SAND: A New Programming Abstraction for Video-based Deep Learning

solve heavy preprocessing problem with abstraction & planning + priority scheduling to reuse

Venue: SOSP 2025 doi

Topic: Video-based Deep Learning, abstraction, scheduling, Delete redundancy

Summary

solve heavy preprocessing problem with abstraction & planning + priority scheduling to reuse

Background

Video-based Deep Learning’s pre-processing is difficult because: processing compressed video data is complex and bottleneck

Complex Implementation: Pipelines

Pipelines incurs complex implementation burden. 2x codes than model training.

Overhead

Normally, CPU does that but

overhead is upto 6.5x higher than GPU case -> bottleneck of the entire process

Offload to GPU

Reduce overhead but partially, and Reduce available memory for training

Resources

Repeated decoding

the preprocessing workflow (from decoding to augmentation) must be repeated for each video in every epoch.
because the frames from previous epochs are rarely reusuable. Decoded frames are never reused within the same epoch.
Decode would not use frames: Due to the video codec dependencies, extracting the required frames necessitates decoding mamy additional frames that are immediately discarded.

effect

GPU underutilization -> drastically reduces the training throughput

Partially mitigate, but inefficient & resource constrained

Programming abstraction for video analysis

only application level

Image preprocessing overhead

do not adress video-specific overhead: the repeated decoding problem

Streamed video pipeline

only basic platform level capbilities, doesn’t handle iterative nature

Solution: Storage level abstraction

provides a file system : exposes handles to critical poobjects in the video training pipeline

Complex Implementation: Pipelines -> abstraction

Abstracting away -> reduce developers’ workload Simplified Preprocessing Management. NO complex preprocessing pipelines or maintain relationships between data objects

Codes fewer than 10 lines…

Overhead -> System Level Optimization

solve CPU case problem by leverage system level object reuse -> eliminate redundant computation enables system-wide decisions for caching & scheduling data processing

Caching

intermediate objects

Design

1. Abstract the preprocessing workflow with “view”

view

high level abstraction representing virtual objects that encapsulate the intermediate stages of video preprocessing

2. Constructs a view materialization plan (models the video preprocessing workflow)

generates abstract view dependency graph / per task - serves as a blue print -> construct a materialization plan as a concrete graph. / per k epoch chunks + graph pruning for materialization under storage Limit

3. Reduces redundant decoding operations by reusing, act like a well functioned cache.

4. Parallelizes the task & priority based scheduling

Evaluation

SAND achieves significant improvements in training time and GPU utilization compared to both CPU and GPU preprocessing baselines.

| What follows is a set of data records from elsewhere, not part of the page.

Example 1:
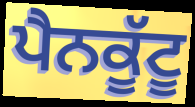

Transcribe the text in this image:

ਪੈਨਕੂੱਟੂ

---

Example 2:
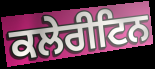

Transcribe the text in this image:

ਕਲੇਰੀਟਿਨ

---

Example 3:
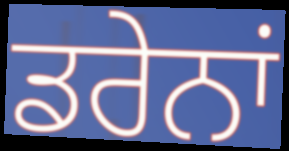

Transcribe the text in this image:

ਡਰੇਨਾਂ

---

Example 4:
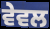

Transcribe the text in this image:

ਵੇਵਲ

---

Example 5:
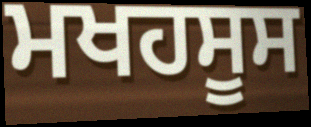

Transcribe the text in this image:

ਮਖਹਸੂਸ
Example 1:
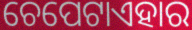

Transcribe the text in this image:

ଚେପେଟାଏହାର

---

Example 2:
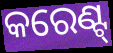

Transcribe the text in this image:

କରେଣ୍ଟ୍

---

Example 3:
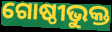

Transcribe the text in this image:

ଗୋଷ୍ଠୀଭୁକ୍ତ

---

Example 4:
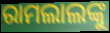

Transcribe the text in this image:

ରାମଲାଲଙ୍କୁ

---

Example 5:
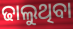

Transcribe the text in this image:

ଢାଲୁଥିବା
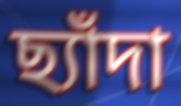
ছ্যাঁদা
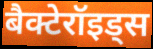
बैक्टेरॉइड्स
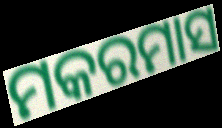
ମକରମାସ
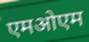
एमओएम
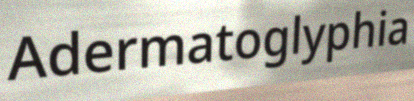
Adermatoglyphia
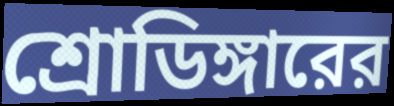
শ্রোডিঙ্গারের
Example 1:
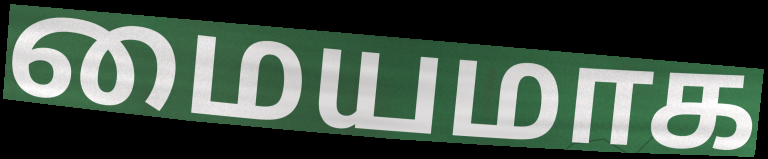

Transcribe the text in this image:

மையமாக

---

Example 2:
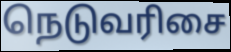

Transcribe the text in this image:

நெடுவரிசை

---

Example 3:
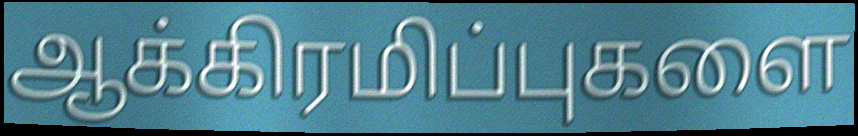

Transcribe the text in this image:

ஆக்கிரமிப்புகளை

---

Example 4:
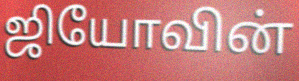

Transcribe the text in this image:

ஜியோவின்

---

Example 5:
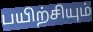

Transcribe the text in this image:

பயிற்சியும்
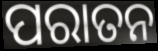
ପରାତନ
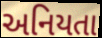
અનિયતા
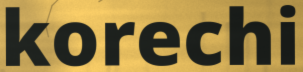
korechi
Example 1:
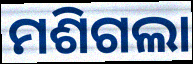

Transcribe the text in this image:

ମଶିଗଲା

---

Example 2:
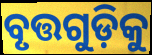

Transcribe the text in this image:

ବୃତ୍ତଗୁଡ଼ିକୁ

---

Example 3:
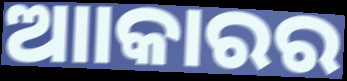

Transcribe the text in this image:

ଆାକାରର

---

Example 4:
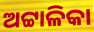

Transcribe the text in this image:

ଅଟ୍ଟାଳିକା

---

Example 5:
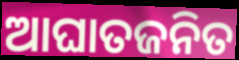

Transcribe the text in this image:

ଆଘାତଜନିତ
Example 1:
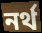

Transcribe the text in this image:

নর্থ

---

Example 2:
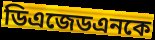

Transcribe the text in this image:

ডিএজেডএনকে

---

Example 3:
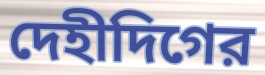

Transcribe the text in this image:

দেহীদিগের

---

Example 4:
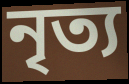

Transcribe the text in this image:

নৃত্য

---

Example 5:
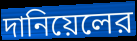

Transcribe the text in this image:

দানিয়েলের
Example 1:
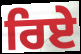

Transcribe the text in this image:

ਰਿਏ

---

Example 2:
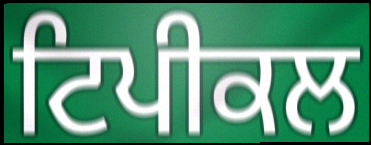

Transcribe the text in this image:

ਟਿਪੀਕਲ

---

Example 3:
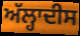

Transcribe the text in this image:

ਅੱਲ੍ਹਾਦੀਸ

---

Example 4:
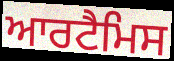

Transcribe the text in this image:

ਆਰਟੈਮਿਸ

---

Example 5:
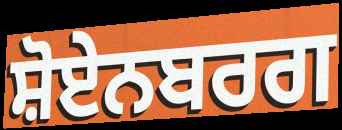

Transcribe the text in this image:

ਸ਼ੋਏਨਬਰਗ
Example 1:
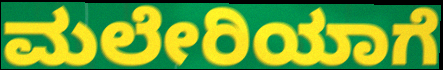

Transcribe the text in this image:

ಮಲೇರಿಯಾಗೆ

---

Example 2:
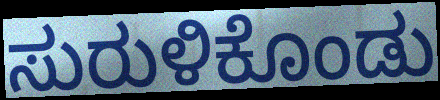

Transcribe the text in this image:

ಸುರುಳಿಕೊಂಡು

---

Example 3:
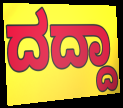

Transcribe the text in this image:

ದದ್ದಾ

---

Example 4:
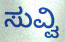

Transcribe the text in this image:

ಸುವ್ವಿ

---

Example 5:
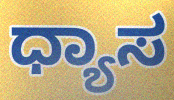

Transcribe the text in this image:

ಧ್ಯಾಸ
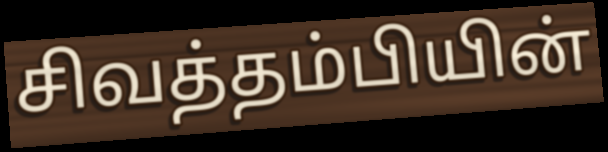
சிவத்தம்பியின்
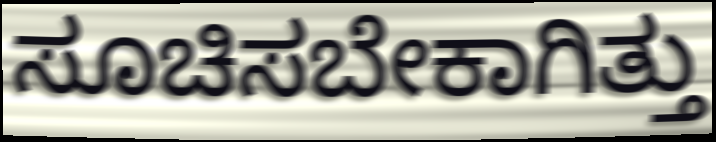
ಸೂಚಿಸಬೇಕಾಗಿತ್ತು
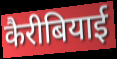
कैरीबियाई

Compared to CPU baseline, SAND improves training time up to 10.2× and GPU utilization 12.3× in hyperparameter search.

Compared to GPU baseline, SAND improves training time up to 2.8× and GPU utilization 2.9× in hyperparameter search.

Inputs

1. Running GPU consumes more energy than running CPU

2. Creativeness comes from knowing priorworks

“view” concept from DB -> used it

3. having a plan is always better than not having a plan

strategic planning of preprocessing sequences to maximize the reuse of intermediate objects across multiple tasks.

Thoughts.

have good APIs.
Literally “solve” the problem : ex. SAND shifts the focus from data processing to model development.